• **DOCUMENT EXCERPT**:
****************
When I find a startup that deploys multiple times per day with confidence, I rarely find other serious engineering problems. When I find a startup that deploys once a fortnight with anxiety, I always do.

Proportional Complexity

There is a version of the used car that should make you suspicious for reasons that are the opposite of what you expect. Not the car with obvious problems - the car that has been modified far beyond what the situation requires. The hatchback with a racing exhaust. The city commuter with off-road suspension. These modifications are not improvements. They are evidence that the owner was more interested in the vehicle than in the journey.

I see the engineering equivalent constantly. A startup serving two hundred users, running on a microservices architecture with Kubernetes orchestration, a service mesh, event-driven messaging between twelve separate services, and a data pipeline built for millions of daily events. The technical sophistication is genuine. The engineering is often quite good. But the proportionality is wrong, and disproportionate complexity is one of the most reliable red flags in due diligence.

Good engineering is proportional to the problem it solves. A startup at the seed stage solving a well-defined problem for a small number of users should have a simple, boring architecture. A monolith. A relational database. Server-side rendering. Deployments that a single engineer can understand end to end. The interesting technical decisions should be in the product, not in the infrastructure.
****************
• **DATA EXTRACT**:

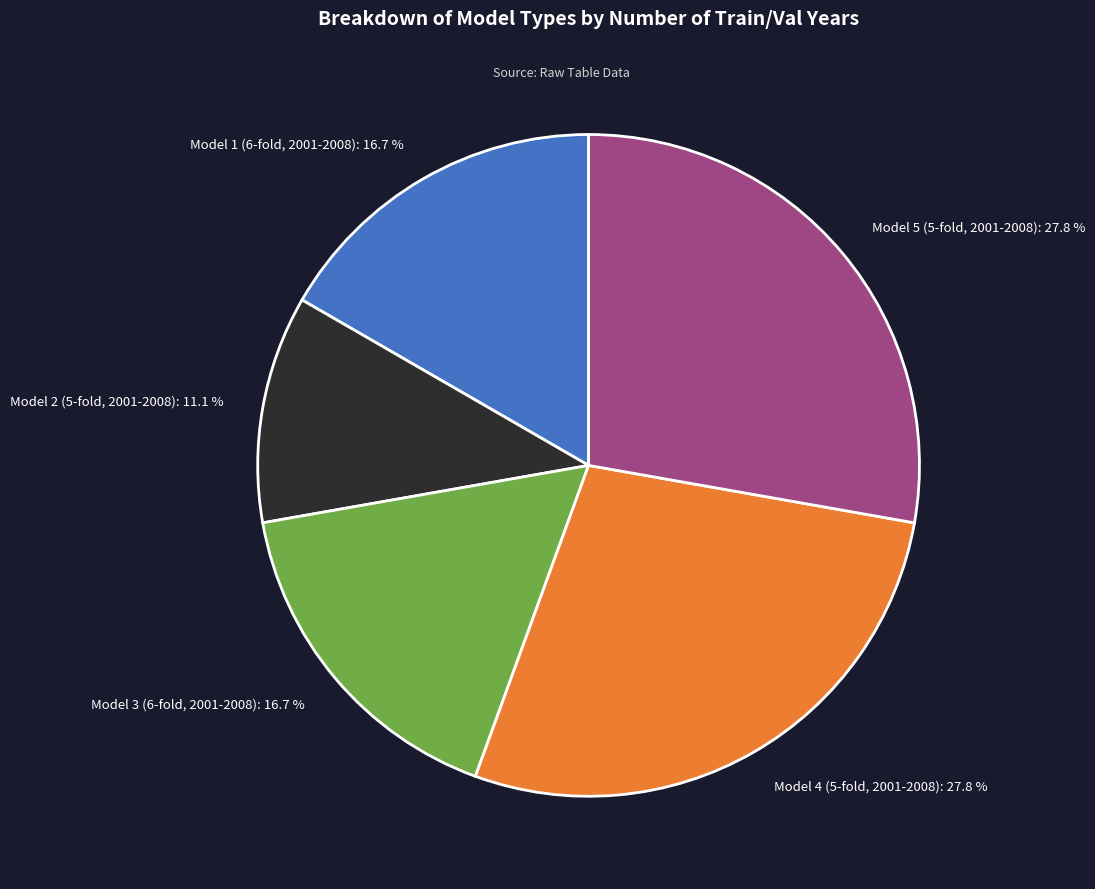

To the nearest percent, what is the difference between the largest and smallest slice percentages?

17%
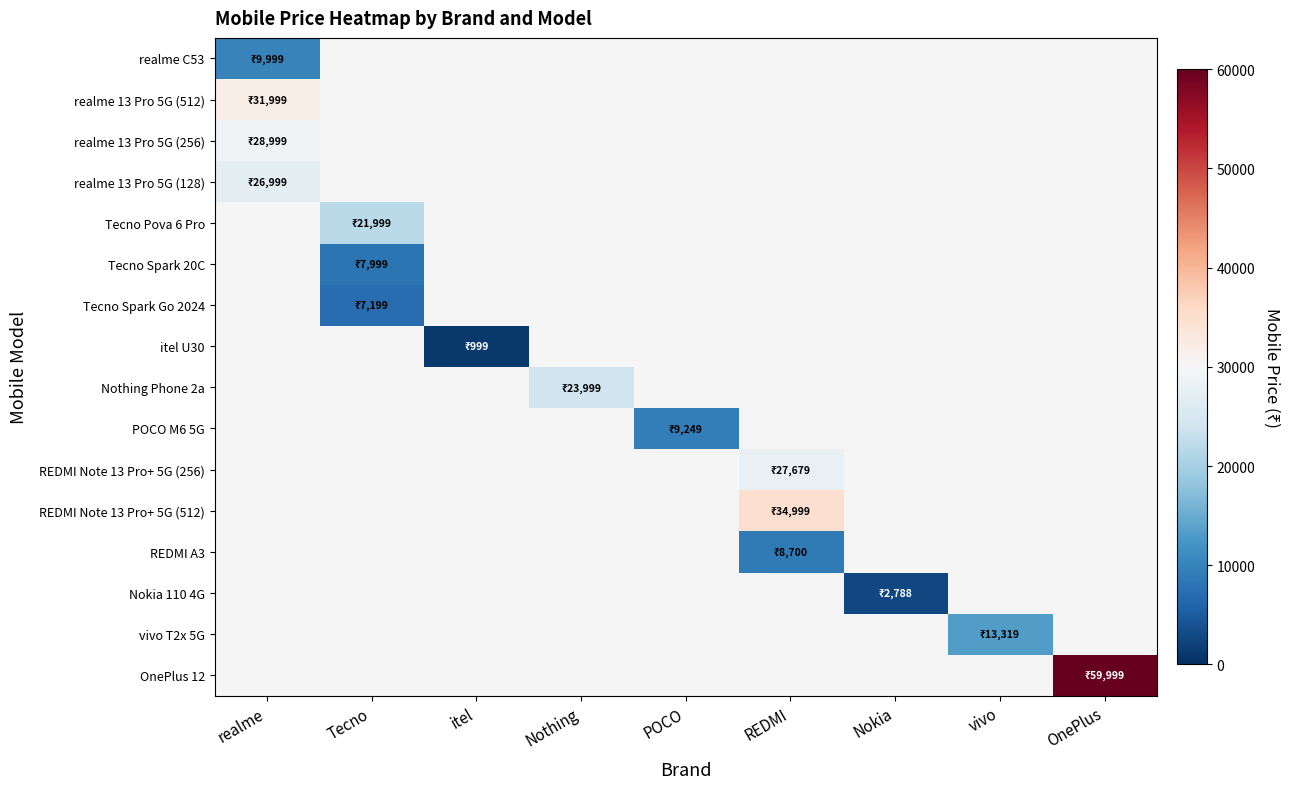

Which has a higher value, Tecno or Nothing?

Nothing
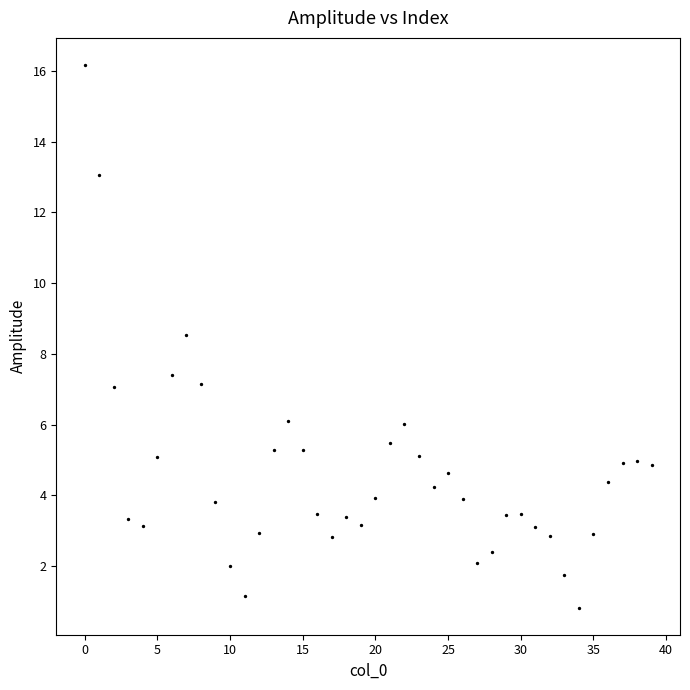

What is the range of Y values (max minus min)?

15.4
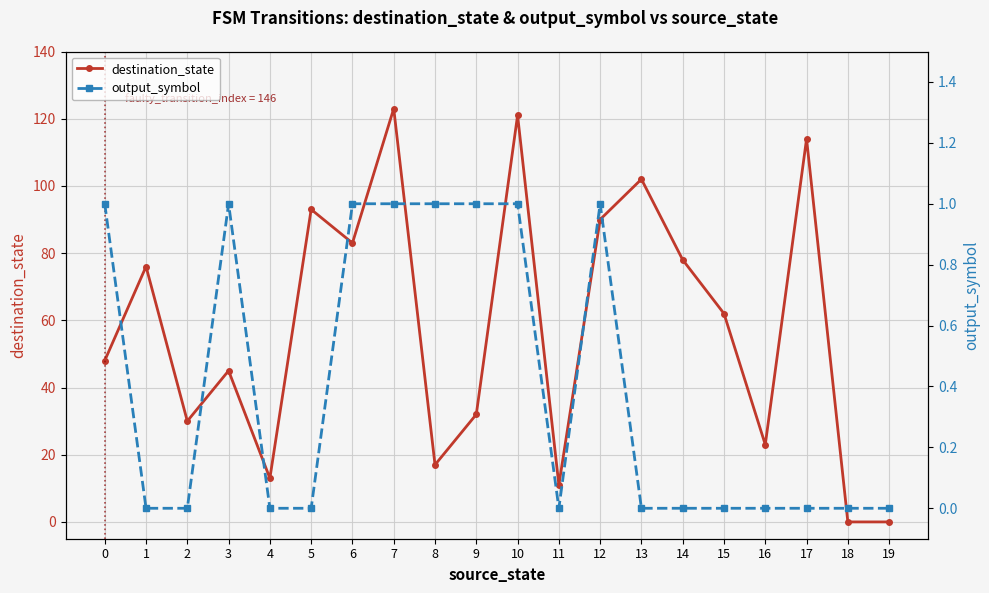

Count the number of categories in the chart.

20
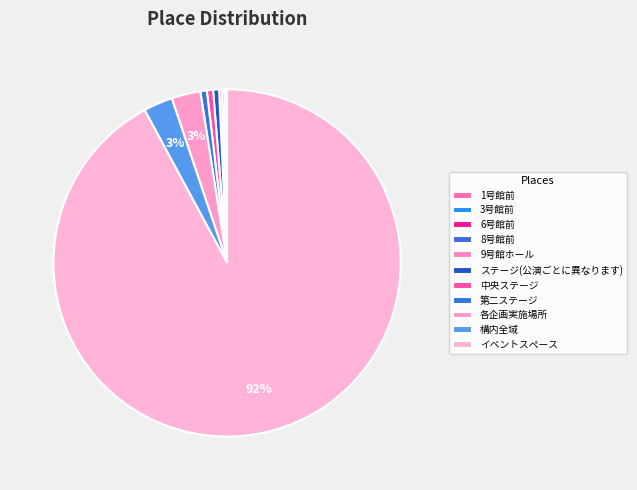

Count the number of slices in the pie.

11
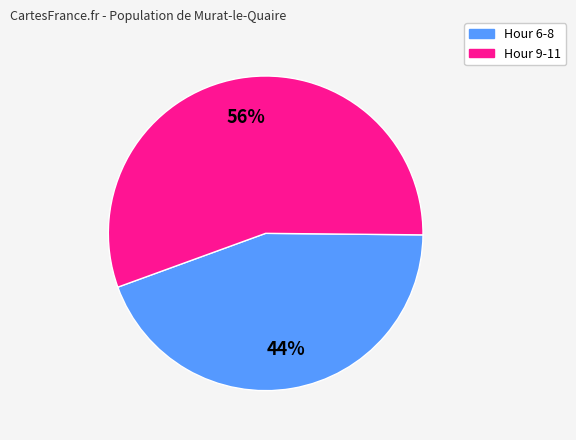

To the nearest percent, what percentage of the pie is Hour 9-11?

56%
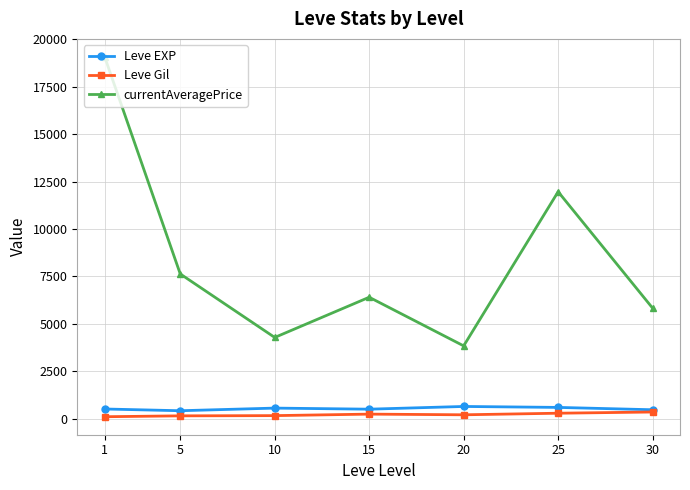

How many values in the Leve EXP series are below 520?

3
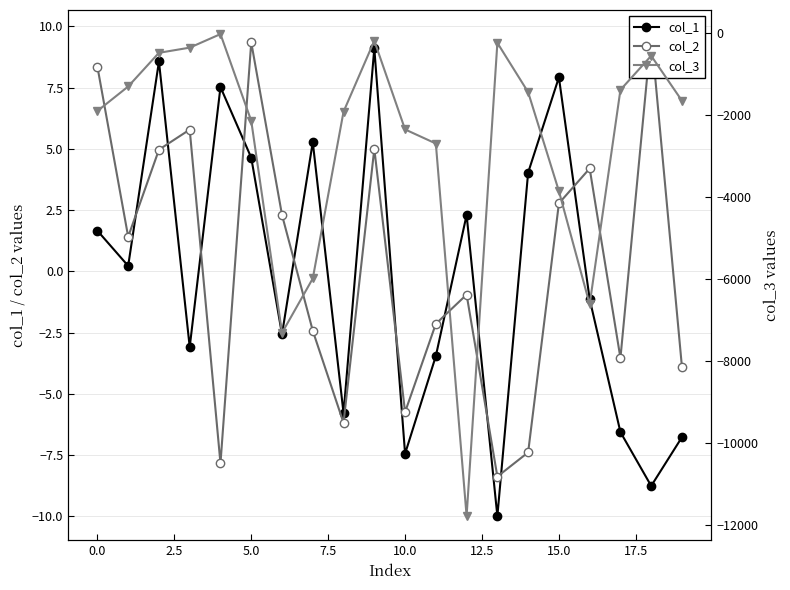

How many interior local peaks does the col_1 series have?

6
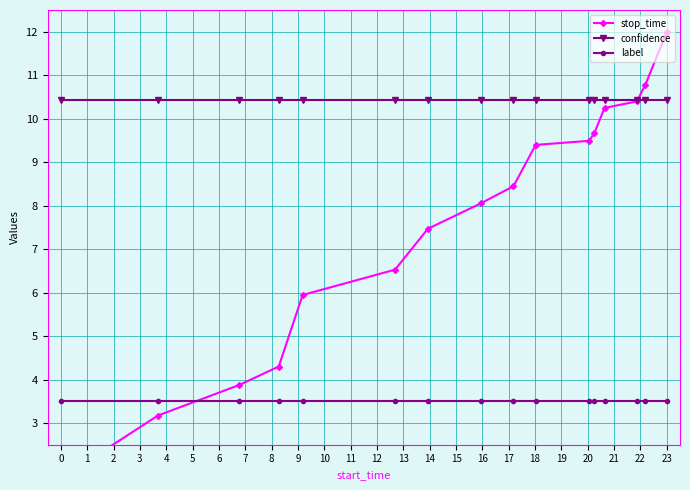

True or false: confidence and label intersect in this chart.

False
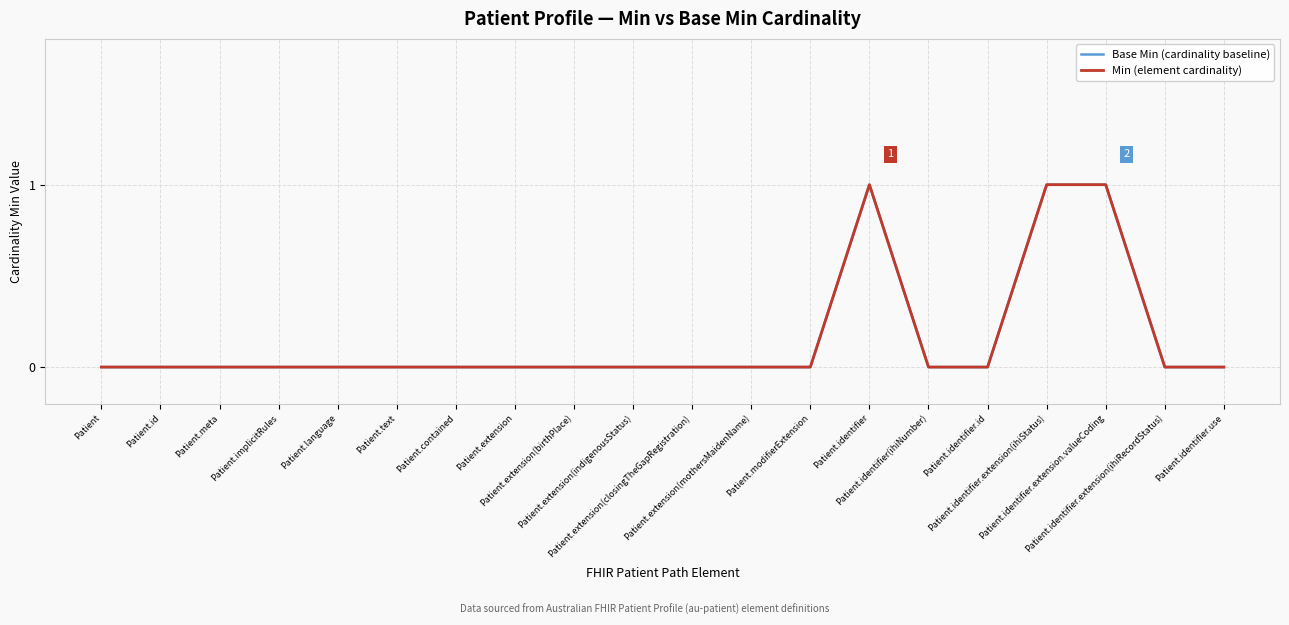

List the series in order of their peak value, lowest first.

Base Min (cardinality baseline), Min (element cardinality)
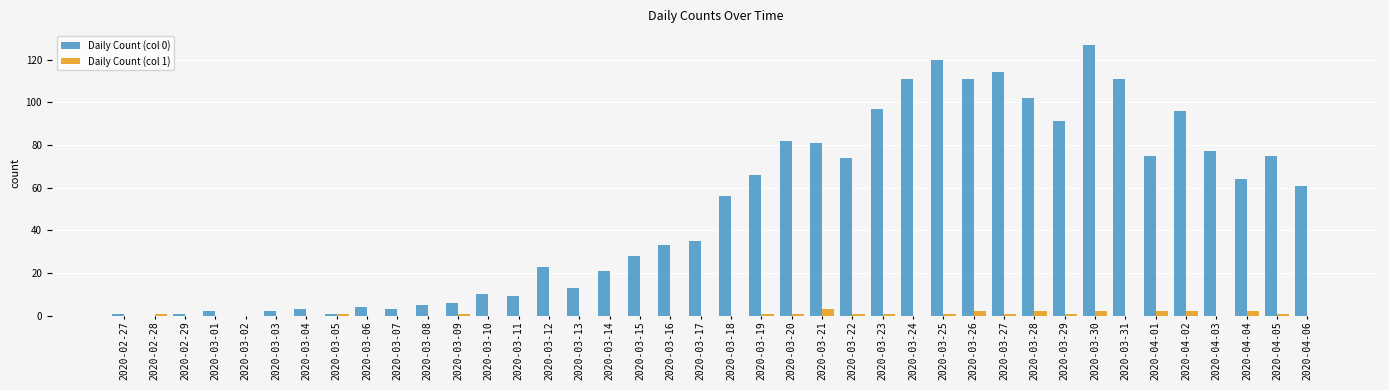

Reading left to right, list all the values displayed in this chart.

Daily Count (col 0): 1	0	1	2	0	2	3	1	4	3	5	6	10	9	23	13	21	28	33	35	56	66	82	81	74	97	111	120	111	114	102	91	127	111	75	96	77	64	75	61
Daily Count (col 1): 0	1	0	0	0	0	0	1	0	0	0	1	0	0	0	0	0	0	0	0	0	1	1	3	1	1	0	1	2	1	2	1	2	0	2	2	0	2	1	0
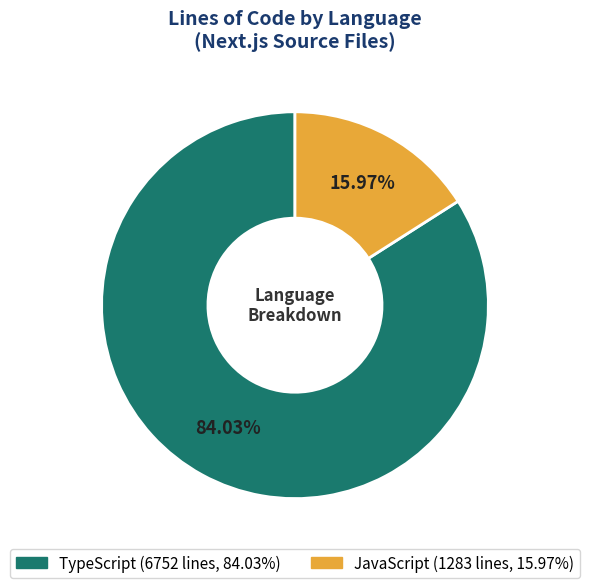

Is there any slice that represents more than half of the pie?

Yes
****************
• **ABOUT THIS TASK**: Extend the passage on proportional complexity in startup engineering, picking up after its last sentence and keeping its tone.

• **OUTPUT BELOW**:
When I see the opposite - when the infrastructure is more sophisticated than the product - I know one of a few things is true. The team is optimising for a scale they have not reached and may never reach, which means they are spending engineering time on hypothetical problems instead of real ones. Or the technical founder is building the system they find interesting rather than the system the business needs, which is a judgment problem. Or the team hired too many senior infrastructure engineers too early and those engineers, reasonably, built the kind of system they know how to build.

The healthiest startups I evaluate have engineering that looks almost disappointingly simple relative to what you would expect. They have made the boring choice at every point where the boring choice worked, and they have only reached for complexity where the problem genuinely demanded it. This is engineering maturity, and it is far more predictive of long-term success than technical sophistication.

The Honest Conversation

Technical debt is not the problem. Not knowing where it is, is the problem.

Every startup has technical debt. This is not a criticism. It is a description of reality. Any company that has been building quickly, responding to customer needs, and iterating on its product will have accumulated shortcuts, workarounds, and architectural decisions that made sense at the time and make less sense now. The absence of technical debt in an early-stage startup is not a sign of quality. It is a sign that the team has been polishing instead of shipping, which is its own kind of problem.

What matters is whether the team knows where the debt is.

I always ask the CTO or technical lead the same question: if you could rebuild any part of the system from scratch, what would it be and why? The answer is one of the most revealing moments in any due diligence process.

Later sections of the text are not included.